QUOTED PASSAGE =

>>

The subject line of the email, obtained by the Sierra Club via open records litigation, was simply "feds."

It’s unclear whether Harper ever took him up on the offer. Asked to comment on the former EPA adviser’s communications with his ex-colleagues, SpiritBank spokeswoman Joyce Madewell said only that the bank "is confident that we are not in violation" of Kelly’s banking ban.

Other officials at the bank, however, continued to correspond with Kelly during his brief stint at EPA. Under scrutiny from congressional Democrats, Kelly resigned from the agency after less than a year in office (Greenwire, May 3, 2018).

"I’m glad to hear from you," Rhonda Renz, whose LinkedIn page says she is an executive vice president at SpiritBank, wrote on July 25, 2017, a couple of months into his tenure at EPA. "I have been curious how things have been going."

Kelly had contacted Renz the previous morning and mentioned that EPA would be releasing its Superfund task force report the following day. The report, requested by Pruitt, offered 42 recommendations to accelerate work on contaminated tracts and get them back to "beneficial use" (E&E News PM, July 25, 2017).

<<

TASKS AND EXERCISES =
(a) Copy the passage about Kelly and SpiritBank word for word, starting with "The subject line" and going on through "Kelly’s banking ban.".
(b) Please continue the passage about Kelly and SpiritBank, picking up right after its final sentence.
The rows have nothing to do with this.

Collected data:
>>

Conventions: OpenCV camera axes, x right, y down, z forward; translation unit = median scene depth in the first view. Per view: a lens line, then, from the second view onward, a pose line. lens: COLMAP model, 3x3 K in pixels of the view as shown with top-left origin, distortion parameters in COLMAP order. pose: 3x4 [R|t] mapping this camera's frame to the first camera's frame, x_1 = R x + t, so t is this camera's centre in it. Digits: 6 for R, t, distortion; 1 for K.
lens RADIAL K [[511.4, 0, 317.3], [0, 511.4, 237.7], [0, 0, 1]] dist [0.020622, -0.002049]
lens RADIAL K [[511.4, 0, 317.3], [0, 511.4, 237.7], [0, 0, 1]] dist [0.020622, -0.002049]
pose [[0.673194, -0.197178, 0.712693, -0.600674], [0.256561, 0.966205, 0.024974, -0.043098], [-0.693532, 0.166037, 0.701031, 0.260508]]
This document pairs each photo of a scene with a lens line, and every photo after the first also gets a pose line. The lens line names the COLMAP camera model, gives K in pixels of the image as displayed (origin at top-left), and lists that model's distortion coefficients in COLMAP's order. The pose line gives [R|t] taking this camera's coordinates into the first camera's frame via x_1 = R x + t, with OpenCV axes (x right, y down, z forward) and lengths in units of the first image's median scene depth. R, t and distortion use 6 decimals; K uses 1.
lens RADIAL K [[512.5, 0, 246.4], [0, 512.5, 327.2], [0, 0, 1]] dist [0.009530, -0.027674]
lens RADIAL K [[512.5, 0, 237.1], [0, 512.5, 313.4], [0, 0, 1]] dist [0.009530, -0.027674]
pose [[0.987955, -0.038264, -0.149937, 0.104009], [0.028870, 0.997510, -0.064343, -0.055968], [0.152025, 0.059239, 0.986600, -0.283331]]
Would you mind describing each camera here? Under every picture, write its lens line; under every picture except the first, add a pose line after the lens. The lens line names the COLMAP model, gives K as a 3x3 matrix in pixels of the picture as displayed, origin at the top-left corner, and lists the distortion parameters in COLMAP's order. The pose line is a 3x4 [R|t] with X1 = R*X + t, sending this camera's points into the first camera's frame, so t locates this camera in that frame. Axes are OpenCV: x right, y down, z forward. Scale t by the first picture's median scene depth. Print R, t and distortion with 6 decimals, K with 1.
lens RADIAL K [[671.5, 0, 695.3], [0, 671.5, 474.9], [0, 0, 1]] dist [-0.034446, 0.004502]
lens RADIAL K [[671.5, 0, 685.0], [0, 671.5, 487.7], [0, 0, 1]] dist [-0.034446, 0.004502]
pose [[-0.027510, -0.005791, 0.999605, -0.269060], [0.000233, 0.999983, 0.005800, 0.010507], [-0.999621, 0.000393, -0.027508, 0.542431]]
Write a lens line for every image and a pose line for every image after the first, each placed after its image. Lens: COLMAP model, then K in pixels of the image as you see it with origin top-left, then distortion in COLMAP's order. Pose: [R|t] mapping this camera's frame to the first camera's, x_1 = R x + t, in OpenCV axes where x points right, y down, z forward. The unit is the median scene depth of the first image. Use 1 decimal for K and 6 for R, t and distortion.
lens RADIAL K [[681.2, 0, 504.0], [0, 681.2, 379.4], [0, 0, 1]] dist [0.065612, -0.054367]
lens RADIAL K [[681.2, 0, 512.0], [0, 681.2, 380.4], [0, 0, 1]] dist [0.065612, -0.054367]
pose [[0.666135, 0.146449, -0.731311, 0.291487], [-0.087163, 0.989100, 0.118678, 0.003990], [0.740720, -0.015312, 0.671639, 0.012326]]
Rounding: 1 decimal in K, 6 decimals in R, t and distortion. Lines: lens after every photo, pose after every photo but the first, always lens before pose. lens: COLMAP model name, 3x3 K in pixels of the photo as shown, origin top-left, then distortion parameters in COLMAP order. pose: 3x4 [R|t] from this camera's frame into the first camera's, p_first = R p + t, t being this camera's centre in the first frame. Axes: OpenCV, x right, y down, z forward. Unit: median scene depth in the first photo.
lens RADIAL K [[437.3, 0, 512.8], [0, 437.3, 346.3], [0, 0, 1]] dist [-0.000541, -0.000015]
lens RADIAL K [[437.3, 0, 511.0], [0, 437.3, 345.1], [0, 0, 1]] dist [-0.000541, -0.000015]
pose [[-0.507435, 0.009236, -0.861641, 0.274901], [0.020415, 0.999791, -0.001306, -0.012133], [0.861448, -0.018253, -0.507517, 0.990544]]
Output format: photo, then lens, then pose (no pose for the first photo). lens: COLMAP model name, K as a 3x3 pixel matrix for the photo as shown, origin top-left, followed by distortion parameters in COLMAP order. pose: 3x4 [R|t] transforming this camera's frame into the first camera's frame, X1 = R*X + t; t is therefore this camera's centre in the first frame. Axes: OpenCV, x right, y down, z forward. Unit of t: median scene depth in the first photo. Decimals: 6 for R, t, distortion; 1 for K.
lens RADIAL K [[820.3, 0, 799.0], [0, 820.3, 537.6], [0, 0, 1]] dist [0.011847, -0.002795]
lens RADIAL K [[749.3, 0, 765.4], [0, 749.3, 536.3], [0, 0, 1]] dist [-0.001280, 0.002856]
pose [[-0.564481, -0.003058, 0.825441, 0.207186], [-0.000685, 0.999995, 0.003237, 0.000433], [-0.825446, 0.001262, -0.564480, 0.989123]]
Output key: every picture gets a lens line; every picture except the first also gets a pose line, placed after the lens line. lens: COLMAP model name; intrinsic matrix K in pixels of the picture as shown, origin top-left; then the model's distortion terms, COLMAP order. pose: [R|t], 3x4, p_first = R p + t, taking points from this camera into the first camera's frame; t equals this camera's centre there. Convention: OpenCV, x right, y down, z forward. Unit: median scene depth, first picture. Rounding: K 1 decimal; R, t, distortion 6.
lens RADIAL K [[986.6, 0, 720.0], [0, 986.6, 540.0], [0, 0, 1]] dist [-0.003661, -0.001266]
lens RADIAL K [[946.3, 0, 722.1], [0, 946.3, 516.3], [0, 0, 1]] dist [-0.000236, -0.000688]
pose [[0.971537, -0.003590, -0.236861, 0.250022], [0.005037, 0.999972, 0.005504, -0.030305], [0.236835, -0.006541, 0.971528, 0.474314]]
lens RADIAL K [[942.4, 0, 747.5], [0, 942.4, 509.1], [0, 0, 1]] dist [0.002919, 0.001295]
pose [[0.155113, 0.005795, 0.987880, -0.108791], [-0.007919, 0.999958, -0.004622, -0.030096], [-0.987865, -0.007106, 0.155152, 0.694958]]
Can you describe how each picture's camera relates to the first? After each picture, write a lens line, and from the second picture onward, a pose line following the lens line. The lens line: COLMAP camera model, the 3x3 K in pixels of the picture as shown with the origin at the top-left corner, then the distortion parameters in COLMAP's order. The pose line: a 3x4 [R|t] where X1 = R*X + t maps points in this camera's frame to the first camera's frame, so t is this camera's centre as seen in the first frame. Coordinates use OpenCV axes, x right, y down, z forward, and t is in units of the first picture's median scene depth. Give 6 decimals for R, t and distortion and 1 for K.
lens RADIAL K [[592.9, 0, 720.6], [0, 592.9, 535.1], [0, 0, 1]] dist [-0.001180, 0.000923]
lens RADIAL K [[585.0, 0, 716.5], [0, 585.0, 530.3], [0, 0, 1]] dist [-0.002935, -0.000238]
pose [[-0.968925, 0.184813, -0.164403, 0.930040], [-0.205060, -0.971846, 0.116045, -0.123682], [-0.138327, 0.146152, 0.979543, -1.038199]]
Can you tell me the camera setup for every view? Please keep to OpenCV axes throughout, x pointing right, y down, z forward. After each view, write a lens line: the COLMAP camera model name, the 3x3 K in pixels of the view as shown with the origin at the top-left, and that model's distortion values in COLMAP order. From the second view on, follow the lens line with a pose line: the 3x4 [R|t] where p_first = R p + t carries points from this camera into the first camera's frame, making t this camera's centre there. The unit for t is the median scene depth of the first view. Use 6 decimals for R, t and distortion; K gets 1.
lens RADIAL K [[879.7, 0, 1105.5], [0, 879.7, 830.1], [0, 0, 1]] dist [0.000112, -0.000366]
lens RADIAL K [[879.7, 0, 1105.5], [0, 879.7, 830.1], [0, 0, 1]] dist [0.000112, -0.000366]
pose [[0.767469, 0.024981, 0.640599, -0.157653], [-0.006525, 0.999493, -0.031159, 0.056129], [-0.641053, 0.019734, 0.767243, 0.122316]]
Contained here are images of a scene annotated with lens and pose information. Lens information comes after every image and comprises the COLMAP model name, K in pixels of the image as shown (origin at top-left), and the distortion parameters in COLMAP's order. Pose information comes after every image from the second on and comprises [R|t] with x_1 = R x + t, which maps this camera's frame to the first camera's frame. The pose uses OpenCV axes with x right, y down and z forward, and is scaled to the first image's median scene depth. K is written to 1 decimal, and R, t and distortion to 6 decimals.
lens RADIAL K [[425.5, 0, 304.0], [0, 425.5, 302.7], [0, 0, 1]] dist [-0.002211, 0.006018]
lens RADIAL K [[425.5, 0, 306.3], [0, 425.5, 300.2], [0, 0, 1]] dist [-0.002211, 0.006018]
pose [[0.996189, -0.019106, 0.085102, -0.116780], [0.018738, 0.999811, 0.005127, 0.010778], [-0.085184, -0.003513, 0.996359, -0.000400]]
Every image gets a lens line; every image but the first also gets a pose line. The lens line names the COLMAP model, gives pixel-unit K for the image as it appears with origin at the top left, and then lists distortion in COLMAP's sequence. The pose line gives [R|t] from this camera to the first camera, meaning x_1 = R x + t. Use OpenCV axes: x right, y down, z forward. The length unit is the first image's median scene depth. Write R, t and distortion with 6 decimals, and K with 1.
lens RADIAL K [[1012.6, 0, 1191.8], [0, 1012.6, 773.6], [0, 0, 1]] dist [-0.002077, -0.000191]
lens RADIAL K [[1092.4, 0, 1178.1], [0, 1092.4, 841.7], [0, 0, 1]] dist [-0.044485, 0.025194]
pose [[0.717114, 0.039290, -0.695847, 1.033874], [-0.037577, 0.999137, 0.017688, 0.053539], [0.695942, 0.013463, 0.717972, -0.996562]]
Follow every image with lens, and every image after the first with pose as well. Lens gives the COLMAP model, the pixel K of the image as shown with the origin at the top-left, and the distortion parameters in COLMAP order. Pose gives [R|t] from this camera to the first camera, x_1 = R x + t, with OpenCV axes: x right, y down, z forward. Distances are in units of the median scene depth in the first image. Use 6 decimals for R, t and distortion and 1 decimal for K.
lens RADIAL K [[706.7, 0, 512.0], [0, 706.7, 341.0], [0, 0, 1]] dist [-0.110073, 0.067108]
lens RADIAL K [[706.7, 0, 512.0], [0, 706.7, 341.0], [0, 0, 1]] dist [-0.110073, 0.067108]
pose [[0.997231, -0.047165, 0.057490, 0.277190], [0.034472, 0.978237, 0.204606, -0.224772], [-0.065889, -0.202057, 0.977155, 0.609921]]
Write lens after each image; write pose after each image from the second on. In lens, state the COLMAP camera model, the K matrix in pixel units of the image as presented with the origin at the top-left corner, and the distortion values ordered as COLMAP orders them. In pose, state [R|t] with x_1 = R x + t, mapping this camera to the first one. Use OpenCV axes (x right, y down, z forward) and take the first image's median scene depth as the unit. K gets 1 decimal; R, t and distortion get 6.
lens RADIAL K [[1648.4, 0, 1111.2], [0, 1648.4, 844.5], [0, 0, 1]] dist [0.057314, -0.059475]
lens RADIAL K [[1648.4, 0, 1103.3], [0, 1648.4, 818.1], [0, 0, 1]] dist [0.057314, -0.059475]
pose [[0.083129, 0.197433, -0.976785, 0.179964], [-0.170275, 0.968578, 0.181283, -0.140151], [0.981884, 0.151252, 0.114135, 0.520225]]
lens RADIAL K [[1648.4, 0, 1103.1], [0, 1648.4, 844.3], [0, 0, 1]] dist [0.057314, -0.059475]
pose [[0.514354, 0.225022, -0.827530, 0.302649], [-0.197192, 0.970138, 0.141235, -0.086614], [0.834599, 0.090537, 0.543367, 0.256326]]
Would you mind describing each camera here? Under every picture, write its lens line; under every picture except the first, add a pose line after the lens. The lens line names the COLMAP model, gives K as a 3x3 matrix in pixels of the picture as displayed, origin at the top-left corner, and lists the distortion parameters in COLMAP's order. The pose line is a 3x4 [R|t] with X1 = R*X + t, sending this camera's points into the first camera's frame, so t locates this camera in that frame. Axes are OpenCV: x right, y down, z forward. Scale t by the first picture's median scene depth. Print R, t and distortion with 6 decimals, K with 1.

<<

ANSWERS GIVEN =
(a)
The subject line of the email, obtained by the Sierra Club via open records litigation, was simply "feds."

It’s unclear whether Harper ever took him up on the offer. Asked to comment on the former EPA adviser’s communications with his ex-colleagues, SpiritBank spokeswoman Joyce Madewell said only that the bank "is confident that we are not in violation" of Kelly’s banking ban.

(b)
"Take care and let me always know if I can ever be helpful," he added.

After Kelly had been banned from banking and joined EPA, he also exchanged more than a dozen emails with an executive assistant at the bank, who made appointments for him and fulfilled other requests like finding the email address of the president of IBC Bank in Oklahoma City.

The assistant also forwarded to Kelly’s government email account EPA-related travel receipts that were originally sent to a SpiritBank email address he maintained after leaving the bank.

Kelly’s lifetime ban likely stemmed from a bad real estate deal he signed off on in Claremore, Okla. A legal expert told E&E News last year that such a punishment means that, when it comes to banks, "he can’t do much more than open a checking account" (Energywire, Feb. 6, 2018).

‘Looks terrible’

The main concern for ethics experts is whether the bank could have benefited from Kelly’s changes to the Superfund program.

"We need to find out if this bank has any properties or loans out that are affected by EPA regulations," said Richard Painter, a professor of corporate law at the University of Minnesota Law School. "Banks can be affected if they’ve loaned money to the wrong people, who’ve got an environmental mess on their hands."

Given its location in the Anadarko Basin, SpiritBank "is going to have some significant involvement and exposure to the oil business," added Painter, who previously served as chief ethics lawyer to President George W. Bush and unsuccessfully ran for the Senate as a Democrat.

Around 2013, SpiritBank loaned money to a church that owns property inside a Superfund site in Bristow, Okla. The church had to move after the contamination was found.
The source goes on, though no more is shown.